▶ _TO-DO ITEM_: Copy every line of the material below without changing anything.

▶ _Data drawn from a collection_:
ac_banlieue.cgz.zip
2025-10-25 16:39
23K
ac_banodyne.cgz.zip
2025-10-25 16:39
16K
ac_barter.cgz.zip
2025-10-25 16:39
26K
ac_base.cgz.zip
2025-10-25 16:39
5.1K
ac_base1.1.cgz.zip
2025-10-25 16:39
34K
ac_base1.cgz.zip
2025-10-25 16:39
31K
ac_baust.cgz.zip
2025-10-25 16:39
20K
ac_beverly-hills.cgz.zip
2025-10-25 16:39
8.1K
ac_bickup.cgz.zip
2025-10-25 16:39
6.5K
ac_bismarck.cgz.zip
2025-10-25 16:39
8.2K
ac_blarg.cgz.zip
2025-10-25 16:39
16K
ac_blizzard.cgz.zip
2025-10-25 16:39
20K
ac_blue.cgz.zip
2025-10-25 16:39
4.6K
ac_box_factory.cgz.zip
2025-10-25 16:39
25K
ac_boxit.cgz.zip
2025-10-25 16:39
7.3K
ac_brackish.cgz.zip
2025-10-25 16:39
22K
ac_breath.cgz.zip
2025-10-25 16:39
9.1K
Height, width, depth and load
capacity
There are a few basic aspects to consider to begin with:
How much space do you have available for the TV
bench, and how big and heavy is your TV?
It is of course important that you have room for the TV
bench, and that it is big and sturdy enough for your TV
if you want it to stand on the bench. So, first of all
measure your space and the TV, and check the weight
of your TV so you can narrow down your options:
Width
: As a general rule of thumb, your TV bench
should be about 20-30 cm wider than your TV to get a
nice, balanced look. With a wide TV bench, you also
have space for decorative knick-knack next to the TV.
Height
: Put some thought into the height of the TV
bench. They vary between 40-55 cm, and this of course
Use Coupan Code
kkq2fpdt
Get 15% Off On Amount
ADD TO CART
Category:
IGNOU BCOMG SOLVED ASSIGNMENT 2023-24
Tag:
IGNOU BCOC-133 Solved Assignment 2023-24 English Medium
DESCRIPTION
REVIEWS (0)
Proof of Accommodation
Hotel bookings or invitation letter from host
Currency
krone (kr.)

▶ _EXERCISE RESPONSE_:
ac_banlieue.cgz.zip
2025-10-25 16:39
23K
ac_banodyne.cgz.zip
2025-10-25 16:39
16K
ac_barter.cgz.zip
2025-10-25 16:39
26K
ac_base.cgz.zip
2025-10-25 16:39
5.1K
ac_base1.1.cgz.zip
2025-10-25 16:39
34K
ac_base1.cgz.zip
2025-10-25 16:39
31K
ac_baust.cgz.zip
2025-10-25 16:39
20K
ac_beverly-hills.cgz.zip
2025-10-25 16:39
8.1K
ac_bickup.cgz.zip
2025-10-25 16:39
6.5K
ac_bismarck.cgz.zip
2025-10-25 16:39
8.2K
ac_blarg.cgz.zip
2025-10-25 16:39
16K
ac_blizzard.cgz.zip
2025-10-25 16:39
20K
ac_blue.cgz.zip
2025-10-25 16:39
4.6K
ac_box_factory.cgz.zip
2025-10-25 16:39
25K
ac_boxit.cgz.zip
2025-10-25 16:39
7.3K
ac_brackish.cgz.zip
2025-10-25 16:39
22K
ac_breath.cgz.zip
2025-10-25 16:39
9.1K
Height, width, depth and load
capacity
There are a few basic aspects to consider to begin with:
How much space do you have available for the TV
bench, and how big and heavy is your TV?
It is of course important that you have room for the TV
bench, and that it is big and sturdy enough for your TV
if you want it to stand on the bench. So, first of all
measure your space and the TV, and check the weight
of your TV so you can narrow down your options:
Width
: As a general rule of thumb, your TV bench
should be about 20-30 cm wider than your TV to get a
nice, balanced look. With a wide TV bench, you also
have space for decorative knick-knack next to the TV.
Height
: Put some thought into the height of the TV
bench. They vary between 40-55 cm, and this of course
Use Coupan Code
kkq2fpdt
Get 15% Off On Amount
ADD TO CART
Category:
IGNOU BCOMG SOLVED ASSIGNMENT 2023-24
Tag:
IGNOU BCOC-133 Solved Assignment 2023-24 English Medium
DESCRIPTION
REVIEWS (0)
Proof of Accommodation
Hotel bookings or invitation letter from host
Currency
krone (kr.)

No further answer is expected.